We estimated the total genome-wide SNP heritability (h²) and the fractions of heritability explained by the top KD subnetworks using HESS (43) based on the ICBP GWAS summary statistics. We found that while the significant GWAS SNPs (14) can only explain 4.82% and 4.46% of trait variance in SBP and DBP, respectively, which agreed with the estimates from a recent BP GWAS study (2), KDs and genes in the top KD subnetworks in the various tissues explained much higher proportions of heritability (Table 2). For example, the top 54 KDs and their subnetwork genes in the adipose tissue (Supplementary Figure 1) can explain 19.8% and 21.8% of the heritability of SBP and DBP, respectively. This increase in heritability estimates for the KD subnetworks over GWAS top hits is less likely to be driven by the number of network genes, as random subnetworks containing matching numbers of genes explained much lower proportions of heritability (P < 0.0001).

TABLE 2

Table 2. Estimates of BP heritability explained by tissue-specific KD subnetworks.

Overlap of BP Pathways/Networks With Those of Hypertension and CAD

We explored the relationship between BP-associated pathways/networks with those for hypertension and CAD. Out of the 42 SBP/DBP common pathways (Table 1), five showed significant enrichment for hypertension GWAS (14) signals (FDR < 0.05), including “Antigen processing and presentation,” “Insulin signaling pathway,” and “Integration of energy metabolism,” and the two positive control sets for SBP and DBP. Six of the SBP/DBP common pathways also showed significant enrichment for CAD GWAS (15) signals, including “ALK in cardiac myocytes,” “Factors involved in megakaryocyte development and platelet production,” “Integrin cell surface interactions,” “Meiotic recombination,” and “Antigen processing and presentation”. In addition, 19 out of the top BP KDs (Supplementary Table 5; e.g., SHC1, FN1, APOB, COL4A1, RELA, and ADM) were CAD susceptibility genes based on GWAS studies (8, 48). Notably, 10 KD genes highlighted by our analysis ( e.g., TGFBR2, LAMC1, KIF15, and RBPMS) have only just been implicated as causal genes by the most recent blood pressure GWAS study (2). Moreover, many hypertension/CAD genes (Supplementary Table 7) are in the subnetworks of the top KDs (Supplementary Table 6). These molecular level overlaps support the strong mechanistic connections between BP and incident diseases.

Discussion

While elevated BP has a significant genomic contribution, this phenotype has been historically multidimensional in its physiological induction. Previous high-throughput GWAS and transcriptome studies have revealed a plethora of genomic changes contributing to BP in different populations. However, an integrative systems analysis fully utilizing the complementarity of diverse omics data has not been conducted to capture a comprehensive, tissue-specific view of BP regulation. Due to the highly interconnected nature of the genome and molecular regulatory systems, finding the gene sets most relevant in pathogenesis through the inherent noise of each expressed gene is challenging. Based on the predictions made via the “omnigenic” model, the vast majority of heritability arises from the multitude of genes which have indirect effects on disease through their association with central regulators (49). Our previous studies on other complex diseases indeed support that GWAS genes are mostly peripheral genes in gene networks that are regulated by key driver genes (8, 9).

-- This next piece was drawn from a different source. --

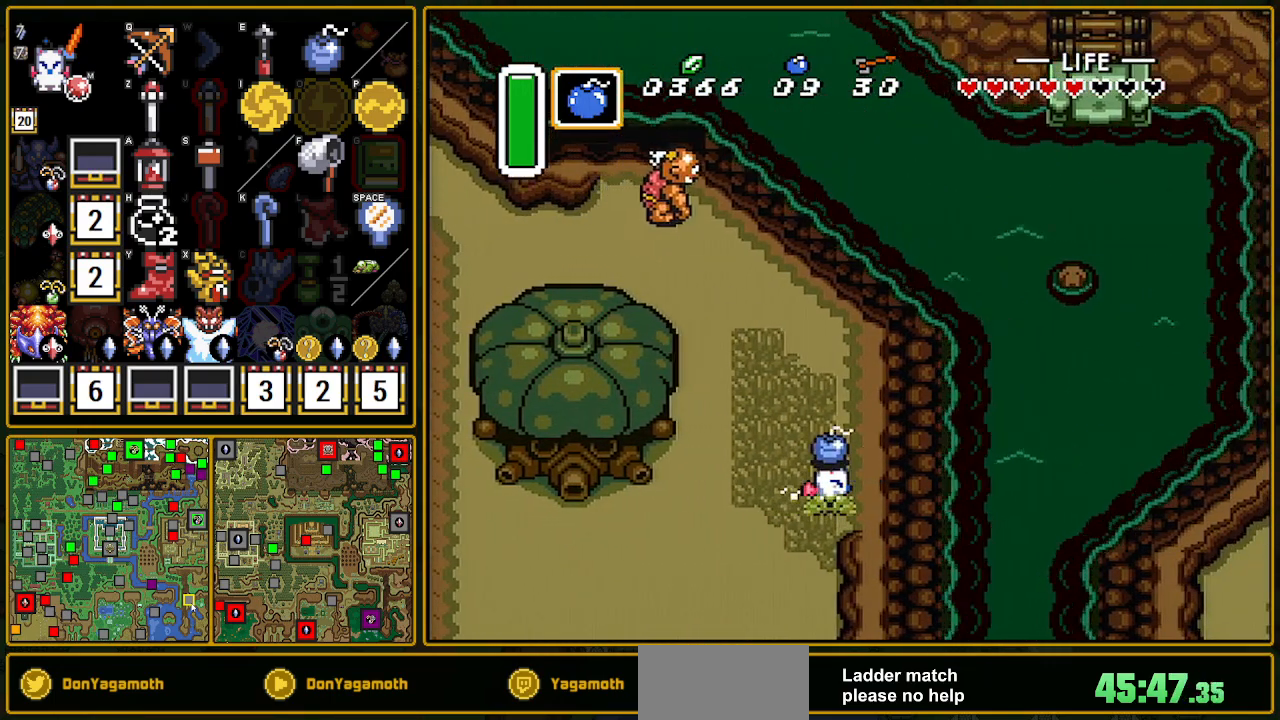
{"buttons": [], "events": [[150, "DPAD_RIGHT", "down"], [250, "DPAD_RIGHT", "up"], [467, "DPAD_DOWN", "down"], [483, "DPAD_DOWN", "up"]]}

Here, to investigate the gene regulatory networks and pathways governing BP regulation, we integrated the full association spectrum of BP GWAS (not limited to top GWAS hits, but included moderate and subtle signals as well), functional genomics information (eQTLs and ENCODE), knowledge-driven pathways, and data-driven networks to uncover biological processes and tissue-specific networks mediating the actions of BP GWAS signals. Our study revealed a diverse set of pathways significantly associated with SBP/DBP based on genetic evidence. These pathways are connected in tissue-specific networks via central regulators, both known (e.g., GNAS, SLC2A3, and IRS1) and novel (e.g., SPTBN1 and GNB1), revealing critical interactions and regulatory cascades underlying BP maintenance. The KDs and subnetworks collectively explain ~20% heritability for SBP/DBP, substantiating the much improved power of our network approach in capturing key BP genes and processes compared to conventional approaches. Furthermore, many of the BP pathways and networks were shared with CAD, thus shedding light on the mechanistic connections between CAD and its clinical risk factor hypertension.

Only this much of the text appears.